* _Work task_
Use the entries below and reproduce exactly the lines from the one containing "left front paw: (288, 336)" down to the one containing "right back paw: (137, 189)", both of them included.

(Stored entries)

Content starts

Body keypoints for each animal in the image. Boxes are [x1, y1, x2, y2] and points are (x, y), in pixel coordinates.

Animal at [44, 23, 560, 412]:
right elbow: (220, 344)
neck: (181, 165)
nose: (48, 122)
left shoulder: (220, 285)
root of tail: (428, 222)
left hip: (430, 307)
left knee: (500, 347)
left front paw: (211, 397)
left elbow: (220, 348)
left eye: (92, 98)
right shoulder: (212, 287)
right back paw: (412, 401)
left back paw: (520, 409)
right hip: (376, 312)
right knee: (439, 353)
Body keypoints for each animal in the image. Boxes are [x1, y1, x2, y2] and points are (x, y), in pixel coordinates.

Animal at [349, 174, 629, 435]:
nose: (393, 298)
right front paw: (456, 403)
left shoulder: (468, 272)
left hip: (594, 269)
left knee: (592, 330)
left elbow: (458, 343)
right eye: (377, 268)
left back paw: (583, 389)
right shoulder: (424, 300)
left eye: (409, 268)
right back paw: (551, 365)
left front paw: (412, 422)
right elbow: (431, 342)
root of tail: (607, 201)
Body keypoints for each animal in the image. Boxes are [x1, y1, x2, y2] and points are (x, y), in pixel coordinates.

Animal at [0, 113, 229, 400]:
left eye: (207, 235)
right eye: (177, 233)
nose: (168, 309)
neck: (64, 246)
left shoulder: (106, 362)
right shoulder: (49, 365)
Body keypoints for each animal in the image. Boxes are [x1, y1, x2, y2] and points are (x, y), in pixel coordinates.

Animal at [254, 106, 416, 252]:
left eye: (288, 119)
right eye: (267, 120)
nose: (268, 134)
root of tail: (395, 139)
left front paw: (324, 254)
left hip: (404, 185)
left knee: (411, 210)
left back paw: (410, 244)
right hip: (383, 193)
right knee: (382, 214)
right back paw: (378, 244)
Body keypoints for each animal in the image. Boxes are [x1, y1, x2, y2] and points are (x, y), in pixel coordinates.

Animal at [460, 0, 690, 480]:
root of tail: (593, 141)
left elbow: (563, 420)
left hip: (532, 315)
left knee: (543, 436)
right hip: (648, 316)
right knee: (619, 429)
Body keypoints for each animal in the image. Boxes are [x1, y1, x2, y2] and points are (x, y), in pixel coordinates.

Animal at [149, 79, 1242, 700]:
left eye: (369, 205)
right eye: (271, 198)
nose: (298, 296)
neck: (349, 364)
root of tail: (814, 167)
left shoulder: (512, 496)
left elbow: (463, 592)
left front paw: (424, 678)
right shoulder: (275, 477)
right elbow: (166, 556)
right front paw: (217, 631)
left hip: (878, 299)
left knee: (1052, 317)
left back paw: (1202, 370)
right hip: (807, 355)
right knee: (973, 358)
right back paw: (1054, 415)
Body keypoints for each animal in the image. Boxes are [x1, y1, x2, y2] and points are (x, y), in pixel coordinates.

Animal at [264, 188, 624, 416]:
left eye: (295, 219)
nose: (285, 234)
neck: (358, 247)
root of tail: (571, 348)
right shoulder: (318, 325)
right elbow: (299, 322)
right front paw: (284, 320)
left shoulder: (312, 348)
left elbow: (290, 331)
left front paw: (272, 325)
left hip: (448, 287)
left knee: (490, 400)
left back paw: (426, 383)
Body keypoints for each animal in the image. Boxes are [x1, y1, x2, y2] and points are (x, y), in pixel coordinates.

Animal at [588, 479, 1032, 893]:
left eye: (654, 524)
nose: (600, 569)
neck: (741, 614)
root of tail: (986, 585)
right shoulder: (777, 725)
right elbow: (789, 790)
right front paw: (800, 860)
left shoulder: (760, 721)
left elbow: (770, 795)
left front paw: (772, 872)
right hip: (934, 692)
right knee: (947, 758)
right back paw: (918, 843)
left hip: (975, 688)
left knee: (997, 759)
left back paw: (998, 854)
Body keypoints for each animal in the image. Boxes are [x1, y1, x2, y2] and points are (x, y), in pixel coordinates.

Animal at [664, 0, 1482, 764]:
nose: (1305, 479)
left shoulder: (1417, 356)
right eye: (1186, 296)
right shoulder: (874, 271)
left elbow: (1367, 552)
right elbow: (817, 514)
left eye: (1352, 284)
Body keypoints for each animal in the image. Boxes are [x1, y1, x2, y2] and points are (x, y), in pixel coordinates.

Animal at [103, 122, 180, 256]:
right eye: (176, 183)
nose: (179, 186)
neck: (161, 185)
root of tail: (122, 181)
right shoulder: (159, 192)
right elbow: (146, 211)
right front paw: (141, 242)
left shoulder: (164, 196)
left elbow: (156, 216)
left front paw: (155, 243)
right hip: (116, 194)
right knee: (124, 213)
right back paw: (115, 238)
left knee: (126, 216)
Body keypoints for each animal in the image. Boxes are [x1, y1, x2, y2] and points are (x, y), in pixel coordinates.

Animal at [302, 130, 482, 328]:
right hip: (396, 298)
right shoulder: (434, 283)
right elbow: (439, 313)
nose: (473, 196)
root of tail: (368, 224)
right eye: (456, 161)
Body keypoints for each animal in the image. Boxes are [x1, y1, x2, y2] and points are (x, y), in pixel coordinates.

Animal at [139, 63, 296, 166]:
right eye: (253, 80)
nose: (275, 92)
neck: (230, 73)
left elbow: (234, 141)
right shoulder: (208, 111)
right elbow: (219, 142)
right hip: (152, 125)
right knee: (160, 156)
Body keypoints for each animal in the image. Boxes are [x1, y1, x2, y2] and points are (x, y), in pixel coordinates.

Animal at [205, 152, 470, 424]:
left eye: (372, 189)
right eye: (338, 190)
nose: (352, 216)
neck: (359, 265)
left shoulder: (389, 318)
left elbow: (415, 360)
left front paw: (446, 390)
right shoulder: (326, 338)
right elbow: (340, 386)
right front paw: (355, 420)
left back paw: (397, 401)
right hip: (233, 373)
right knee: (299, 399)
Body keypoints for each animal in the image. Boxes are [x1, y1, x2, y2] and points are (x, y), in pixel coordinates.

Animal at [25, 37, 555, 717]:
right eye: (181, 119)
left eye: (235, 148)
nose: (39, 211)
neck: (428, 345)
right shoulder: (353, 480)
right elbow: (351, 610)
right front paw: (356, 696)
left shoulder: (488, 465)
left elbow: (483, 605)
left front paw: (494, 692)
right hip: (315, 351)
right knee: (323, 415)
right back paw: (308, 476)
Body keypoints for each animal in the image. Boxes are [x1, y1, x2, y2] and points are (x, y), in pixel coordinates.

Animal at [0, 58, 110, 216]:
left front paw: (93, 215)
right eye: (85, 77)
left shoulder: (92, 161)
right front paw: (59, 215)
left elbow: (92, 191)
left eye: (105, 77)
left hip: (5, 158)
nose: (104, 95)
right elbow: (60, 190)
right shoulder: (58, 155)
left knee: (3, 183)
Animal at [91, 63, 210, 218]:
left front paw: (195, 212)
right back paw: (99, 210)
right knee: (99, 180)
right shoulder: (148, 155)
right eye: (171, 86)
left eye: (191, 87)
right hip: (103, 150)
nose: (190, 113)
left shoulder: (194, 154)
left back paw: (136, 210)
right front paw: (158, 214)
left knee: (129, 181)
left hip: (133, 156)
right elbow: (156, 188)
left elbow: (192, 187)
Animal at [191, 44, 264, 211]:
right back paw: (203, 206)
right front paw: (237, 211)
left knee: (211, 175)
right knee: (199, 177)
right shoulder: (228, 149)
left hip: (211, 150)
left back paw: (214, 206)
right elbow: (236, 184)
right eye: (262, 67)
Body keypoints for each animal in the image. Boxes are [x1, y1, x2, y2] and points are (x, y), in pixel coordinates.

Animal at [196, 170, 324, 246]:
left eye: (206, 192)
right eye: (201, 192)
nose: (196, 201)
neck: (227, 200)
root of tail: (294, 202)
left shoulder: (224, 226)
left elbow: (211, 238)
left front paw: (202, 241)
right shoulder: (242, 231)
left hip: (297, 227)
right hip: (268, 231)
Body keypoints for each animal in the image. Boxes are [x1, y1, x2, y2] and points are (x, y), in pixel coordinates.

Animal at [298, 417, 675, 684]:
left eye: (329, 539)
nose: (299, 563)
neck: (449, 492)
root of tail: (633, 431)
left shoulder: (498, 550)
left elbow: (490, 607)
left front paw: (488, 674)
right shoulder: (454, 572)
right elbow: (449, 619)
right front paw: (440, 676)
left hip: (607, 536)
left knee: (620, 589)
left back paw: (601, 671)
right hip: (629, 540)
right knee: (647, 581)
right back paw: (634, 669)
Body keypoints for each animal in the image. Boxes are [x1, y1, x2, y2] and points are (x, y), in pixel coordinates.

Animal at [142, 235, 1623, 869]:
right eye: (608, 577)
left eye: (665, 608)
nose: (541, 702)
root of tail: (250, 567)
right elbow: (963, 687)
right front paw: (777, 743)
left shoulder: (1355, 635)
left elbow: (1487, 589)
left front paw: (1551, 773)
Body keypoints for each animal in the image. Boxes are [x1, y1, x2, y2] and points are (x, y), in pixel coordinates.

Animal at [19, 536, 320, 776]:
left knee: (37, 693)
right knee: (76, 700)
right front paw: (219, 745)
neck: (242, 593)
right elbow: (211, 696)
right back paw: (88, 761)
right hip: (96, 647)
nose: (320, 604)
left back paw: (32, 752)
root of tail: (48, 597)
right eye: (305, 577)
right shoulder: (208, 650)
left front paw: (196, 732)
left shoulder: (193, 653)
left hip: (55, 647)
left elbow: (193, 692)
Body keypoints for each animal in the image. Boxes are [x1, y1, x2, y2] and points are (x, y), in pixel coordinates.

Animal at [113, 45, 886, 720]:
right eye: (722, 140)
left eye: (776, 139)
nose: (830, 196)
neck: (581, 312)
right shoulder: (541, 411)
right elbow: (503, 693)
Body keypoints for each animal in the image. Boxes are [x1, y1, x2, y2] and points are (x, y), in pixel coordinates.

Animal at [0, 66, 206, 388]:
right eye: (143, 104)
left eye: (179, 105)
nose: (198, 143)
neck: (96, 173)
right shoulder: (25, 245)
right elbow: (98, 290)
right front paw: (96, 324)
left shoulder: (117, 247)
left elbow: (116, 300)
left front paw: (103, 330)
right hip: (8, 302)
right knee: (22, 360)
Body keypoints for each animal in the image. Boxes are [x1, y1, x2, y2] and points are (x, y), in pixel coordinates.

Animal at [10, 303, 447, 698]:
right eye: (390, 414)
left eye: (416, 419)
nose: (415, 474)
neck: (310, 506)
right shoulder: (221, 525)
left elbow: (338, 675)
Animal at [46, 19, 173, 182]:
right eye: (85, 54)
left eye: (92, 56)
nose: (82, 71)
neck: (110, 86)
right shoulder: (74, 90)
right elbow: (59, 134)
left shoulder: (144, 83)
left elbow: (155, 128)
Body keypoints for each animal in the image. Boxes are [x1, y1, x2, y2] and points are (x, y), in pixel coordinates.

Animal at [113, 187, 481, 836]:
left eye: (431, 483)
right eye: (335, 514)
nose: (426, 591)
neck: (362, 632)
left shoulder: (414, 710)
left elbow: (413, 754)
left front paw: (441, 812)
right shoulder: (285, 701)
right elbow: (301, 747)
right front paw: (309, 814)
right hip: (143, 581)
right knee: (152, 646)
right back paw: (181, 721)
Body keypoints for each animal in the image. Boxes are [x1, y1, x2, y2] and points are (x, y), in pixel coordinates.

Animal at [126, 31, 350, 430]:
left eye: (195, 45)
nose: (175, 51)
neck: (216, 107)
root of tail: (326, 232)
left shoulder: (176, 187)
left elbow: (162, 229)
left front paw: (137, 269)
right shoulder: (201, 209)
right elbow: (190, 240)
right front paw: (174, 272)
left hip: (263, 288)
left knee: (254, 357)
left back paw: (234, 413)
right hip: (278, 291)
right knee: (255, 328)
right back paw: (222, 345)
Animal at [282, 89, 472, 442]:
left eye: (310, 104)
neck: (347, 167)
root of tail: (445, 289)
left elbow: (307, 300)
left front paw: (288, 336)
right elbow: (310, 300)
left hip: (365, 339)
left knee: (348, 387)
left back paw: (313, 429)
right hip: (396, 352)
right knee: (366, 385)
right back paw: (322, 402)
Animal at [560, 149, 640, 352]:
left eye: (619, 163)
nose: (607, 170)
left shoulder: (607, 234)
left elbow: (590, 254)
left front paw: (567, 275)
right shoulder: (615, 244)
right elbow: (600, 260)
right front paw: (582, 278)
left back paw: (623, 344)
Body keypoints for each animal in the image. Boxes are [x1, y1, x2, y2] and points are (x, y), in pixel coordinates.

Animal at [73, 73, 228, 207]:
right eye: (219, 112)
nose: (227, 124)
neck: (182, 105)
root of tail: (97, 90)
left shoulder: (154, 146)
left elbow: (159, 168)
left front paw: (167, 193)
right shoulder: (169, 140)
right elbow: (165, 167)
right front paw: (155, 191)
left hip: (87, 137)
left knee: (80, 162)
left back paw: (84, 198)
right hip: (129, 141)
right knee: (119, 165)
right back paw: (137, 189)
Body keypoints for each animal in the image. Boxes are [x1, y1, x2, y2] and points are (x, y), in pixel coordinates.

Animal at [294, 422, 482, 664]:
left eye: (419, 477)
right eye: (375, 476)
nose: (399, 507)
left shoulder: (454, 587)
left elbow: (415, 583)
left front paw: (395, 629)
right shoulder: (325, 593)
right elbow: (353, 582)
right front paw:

Content ends

* _Task result_
left front paw: (288, 336)
right elbow: (310, 300)
left hip: (365, 339)
left knee: (348, 387)
left back paw: (313, 429)
right hip: (396, 352)
right knee: (366, 385)
right back paw: (322, 402)
Animal at [560, 149, 640, 352]:
left eye: (619, 163)
nose: (607, 170)
left shoulder: (607, 234)
left elbow: (590, 254)
left front paw: (567, 275)
right shoulder: (615, 244)
right elbow: (600, 260)
right front paw: (582, 278)
left back paw: (623, 344)
Body keypoints for each animal in the image. Boxes are [x1, y1, x2, y2] and points are (x, y), in pixel coordinates.

Animal at [73, 73, 228, 207]:
right eye: (219, 112)
nose: (227, 124)
neck: (182, 105)
root of tail: (97, 90)
left shoulder: (154, 146)
left elbow: (159, 168)
left front paw: (167, 193)
right shoulder: (169, 140)
right elbow: (165, 167)
right front paw: (155, 191)
left hip: (87, 137)
left knee: (80, 162)
left back paw: (84, 198)
right hip: (129, 141)
right knee: (119, 165)
right back paw: (137, 189)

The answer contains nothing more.